Past Lives is a remarkable and humane love story
★★★★★ | Closing doors
When they were twelve, Hae-sung and Na-young fell in love.
When they turned twenty, they drifted apart.
In their thirties, they found each other again through Facebook. Deep down, they still love each other in some ways, and in a traditional film, this would be their happy ending. A reunion destined to happen.
But that’s not how life works.
Celine Song’s beautiful and intimate Past Lives is a story about love and connection. How in our connected world can reach out to the past thanks to technology, only to realize it’s as ephemeral and elusive as our memories. It delicately handles the reality of missed opportunities, paths not taken, and how, sometimes, love can exist without ever fully blossoming.
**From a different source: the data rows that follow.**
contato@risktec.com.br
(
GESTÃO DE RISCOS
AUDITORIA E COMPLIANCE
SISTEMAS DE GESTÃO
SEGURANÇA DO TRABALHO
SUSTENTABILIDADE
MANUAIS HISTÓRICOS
Superbly acted by Greta Lee and Teo Yoo, Past Lives doesn’t ask us to take sides. There are no sides to take. Nobody is the villain here, and there is no mountain to conquer. When Hae-sung and Na-young drifted apart, their story became two separate ones. Their meeting again is another shared chapter, but it doesn’t mean anything else.
It’s a bittersweet pill, one that’s all too familiar to anyone who has loved, or had a crush on, someone. The older we get, the more we’re plagued by the what-if’s of our lives. Lee’s film exists in that intersection of memory and dreams, never judging, nor handing out easy answers. Hers is an immaculate portrait of how these things work in real life.
There’s not much in the way of traditional plot in Past Lives, and it doesn’t need it. Its leisurely pace allows us to reflect on our own choices and mistakes in the way of the best Italian neo-realists. More than once I thought of Umbrellas of Cherbourg, where destined love is a concept not afforded to normal people.
Past Lives is a film that leaves you breathless, and your heart aching, but in a good way. There’s something deeply comforting about knowing these feelings are universal. That they’re not the end, and, sometimes, it’s an act of ultimate grace to finally let go.
After all, memory is unreliable, feelings are forever.